The barn wall is nearly finished. A couple more tweaks, a final varnish, and it will be completed. Once we have taken the scaffolding away, I’ll be able to take better photographs, so I will post those later. The weather has been fantastic, if a little too hot, especially in the afternoons. My paints kept drying up whilst I was working, so I had to became a dab hand at remixing colours, all a good exercise in colour matching ! The real garden around me flourished and flowered, during the weeks I was painting; the trees, which were bare when I started, are now bursting into leaf.

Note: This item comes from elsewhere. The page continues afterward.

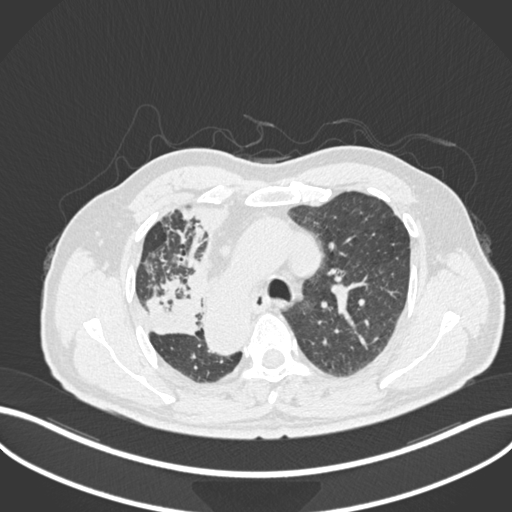
Chest CT, one axial slice; position 169 of 206 along the scan axis; reconstruction kernel B30f; lung window (W 1500 / L -600 HU); 1 mm slice thickness; 512 × 512 image matrix, field of view 400 × 400 mm. Male patient, age 67 years. From the clinical record (not read from this slice): clinical TNM (as recorded): T2a N0 M0.
Structures marked on this image (rectangle marked by the reading radiologist):
- lung tumour (recorded histology: squamous cell carcinoma): bounding box (x1, y1, x2, y2) in pixels: (143, 273, 200, 338)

I was intrigued to be told that the property is built on land that has much evidence of having been inhabited by humans for many thousands of years. Although knowing that we live in an area of prehistoric interest, it struck home all the more when I learned that beneath the very spot I have been painting, there are subterranean caves. The owners commanded a survey by experts from Perigueux who required potholing equipment in order to investigate deep into the bedrock. They found bones from bears and bison, which dated back 30,000 years. They also found the bones of hyena, which had to date back 1 million years, when the landscape here was forest steppe and steppe tundra,, and when the land mass of Africa was joined to southern Spain.
The most exciting sights to see are photos of the steps hewn into the cave, obviously shaped by human hand, and possibly 20,000- 30,000 years ago; possibly because the steps are completely inside the difficult-to-access cave. Locally, the more recent troglodyte dwellings appear to be have evidence of timber frontages , and holes for support beams. If I wasn’t a whimp I would burrow down there myself, but there is no way I could go down an underground passage with such limited space! Here are some photograghs the owners kindly allowed me to post up on the blog; the colours are inspiringly beautiful, with those natural ochres and siennas. The rock formations are magnificent, and very humbling somehow. The bones are now housed in the museum in Perigueux. Just imagine knowing you have that evidence of ancient pre-history beneath where you live.